Oberhausen. Damit „Slinky“ oder Gasometer prächtig glänzen, steht der Fotograf klaglos mitten in der Nacht auf und zeigt nun seine Werke in der Galerie KiR.

In den kommenden Ferienwochen kann man die Künstlergalerie KiR im Europahaus durchaus als Filiale der Tourist-Info betrachten: Schließlich gibt’s hier, perfekt ausgeleuchtet und in brillanter Detailfülle, Oberhausens bekannteste Sehenswürdigkeiten in 15 großformatigen Fotodrucken. „Pottlights“ nennt Carsten Walden selbst seine Werkauswahl aus Aufnahmen der letzten zehn Jahre, an der Elsässer Straße 21 zu bewundern bis zum 6. August.

Auch wen es an allzu heißen Tagen nach etwas Abkühlung verlangt, kann hier durchatmen: Dafür sorgt nicht nur der tatsächlich selbst im Sommer angenehme Galerieraum, sondern ebenso das kühle Flair der bevorzugt zur „blauen Stunde“ belichteten Großstadtbilder, ganz ohne Getümmel. Es ist jene kostbare Zeit nach Sonnenuntergang, wenn die Farben bei entsprechend langer Belichtungszeit besonders intensiv leuchten, während die Lichter der Großstadt schon angeknipst sind – aber die unbeleuchtete Umgebung noch erkennbar ist. Dann greift der 55-jährige Fotograf zum Stativ oder lässt den Quadrocopter aufsteigen, die vom erfahrenen Modellflieger Frank Götzel gesteuerte Drohne.

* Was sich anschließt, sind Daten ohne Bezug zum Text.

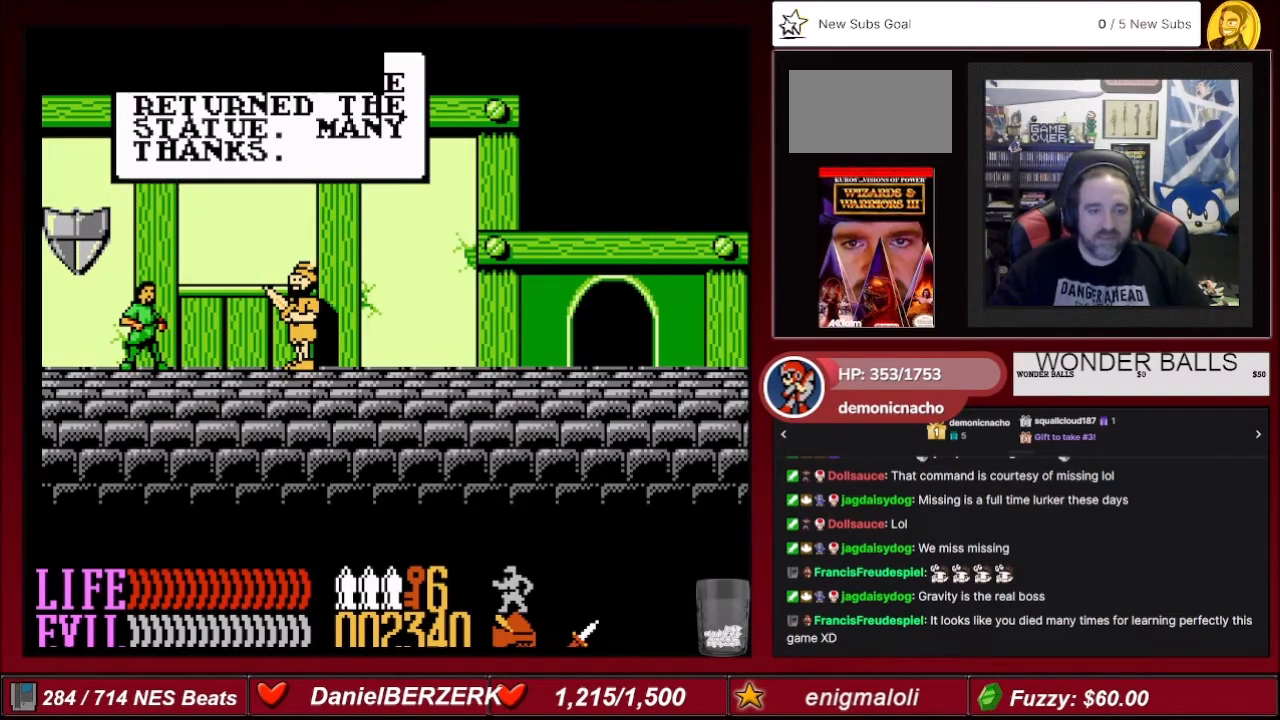
{"buttons": [], "events": [[67, "A", "up"]]}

Ein Bestseller im Oeuvre von Carsten Walden: der in den Wasserbecken des Olgaparks gespiegelte Gasometer.
Ein Bestseller im Oeuvre von Carsten Walden: der in den Wasserbecken des Olgaparks gespiegelte Gasometer. © FUNKE Foto Services | Gerd Wallhorn

So lässt sich selbst auf den Gasometer von oben blicken – übrigens neben der „Slinky Springs to Fame“-Brücke das bevorzugte Sujet dieser „Pottlights“-Schau. So eröffnen sich wahrlich neue Perspektiven auf Motive, die man bereits sattsam zu kennen glaubt. Denn der fotografische Autodidakt und gelernte Bergmann erspart mit seinen mindestens metergroß gedruckten Blickfängen aus später Stunde dem staunenden Publikum einiges an Mühe. Carsten Walden zieht selbst nachts um 3 Uhr los, wenn sich diese ganz besonders fotogenen Wetterlagen ankündigen.

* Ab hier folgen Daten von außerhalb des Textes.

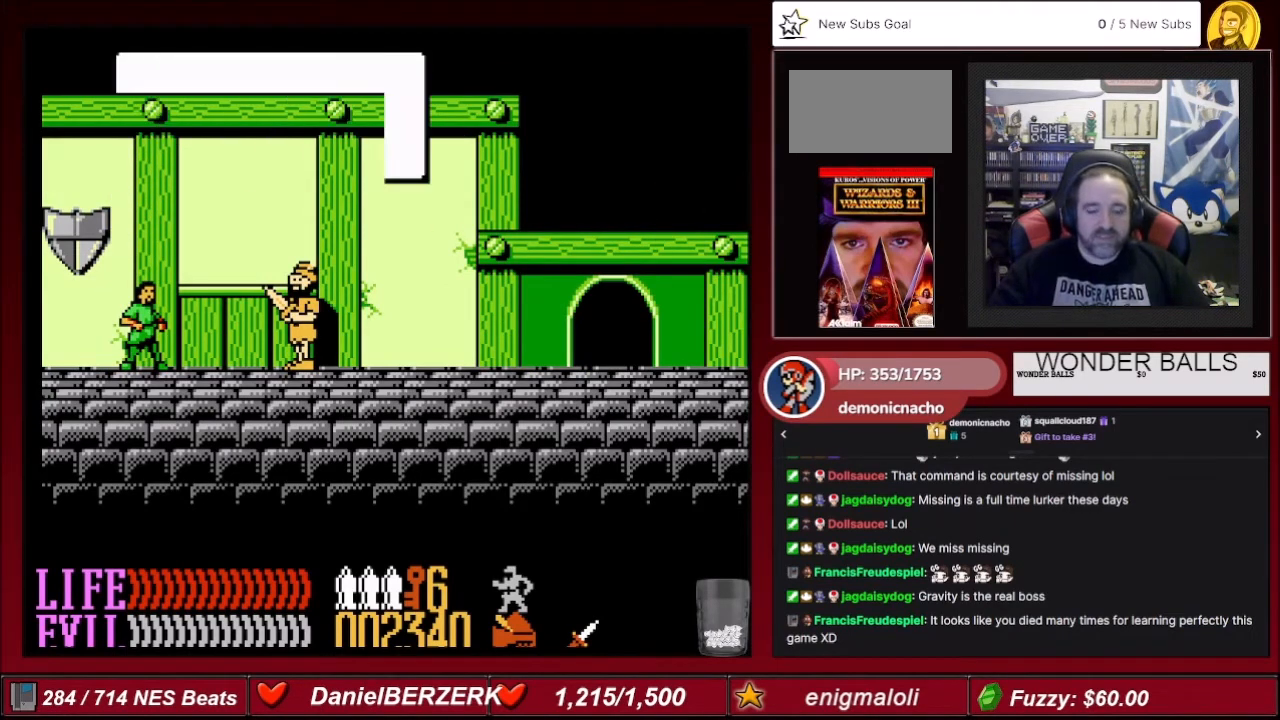
{"buttons": [], "events": []}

Orangefarbener Himmel dank Lichtverschmutzung

Etwa die immer selteneren Schneefälle. Als wär’s die Verbildlichung einer Chopin-Etüde hängt so eine von weiß überzuckerten Ufern umgebene Rehberger-Brücke in der Galerie KiR überm Klavier: „Der Schnee ist noch unberührt“, das ist dem schlaflosen Lichtbildner wichtig. Und der nächtliche, wolkenverhangene Himmel zeigt ein mattes Glimmen in Orange. Walden dokumentiert damit auch das Ausmaß der „Lichtverschmutzung“ im Revier – denn dieses Leuchten um 3 Uhr ist der Widerschein der nie verlöschenden Straßenlaternen.

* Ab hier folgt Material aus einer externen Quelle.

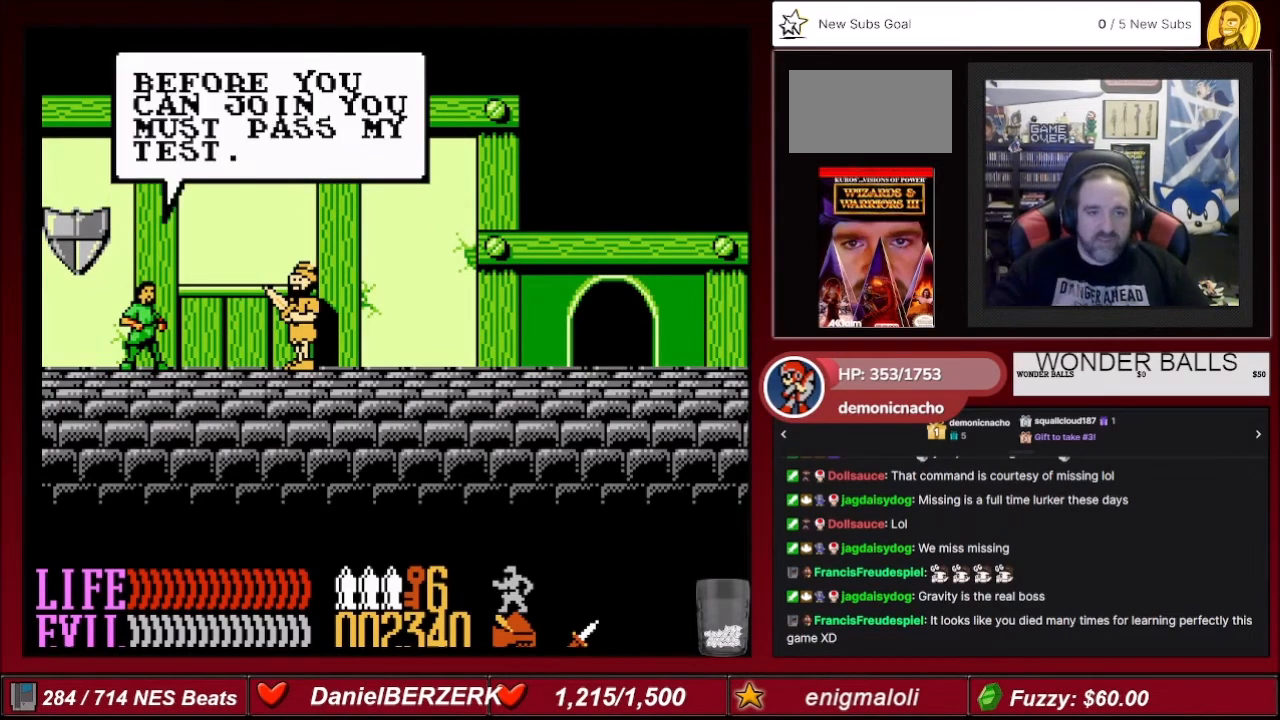
{"buttons": ["A"], "events": [[367, "A", "down"]]}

Funkeln und Flackern ganz anderer Art zeigt Waldens mitternächtliches Silvesterbild, eingefasst von den Silhouetten des Sterkrader Förderturms und des Gasometers. Die lange Belichtungszeit von 30 Sekunden verwandelt die Leuchtkörper am Himmel in gigantische Pusteblumen: Derart aufgefächert zeigen sich die Lichtbahnen, um sich entlang der Horizontlinie zu bunter Blütenpracht zu knubbeln. „Da sieht es schon etwas überladen aus“, meint der kritische Fotograf.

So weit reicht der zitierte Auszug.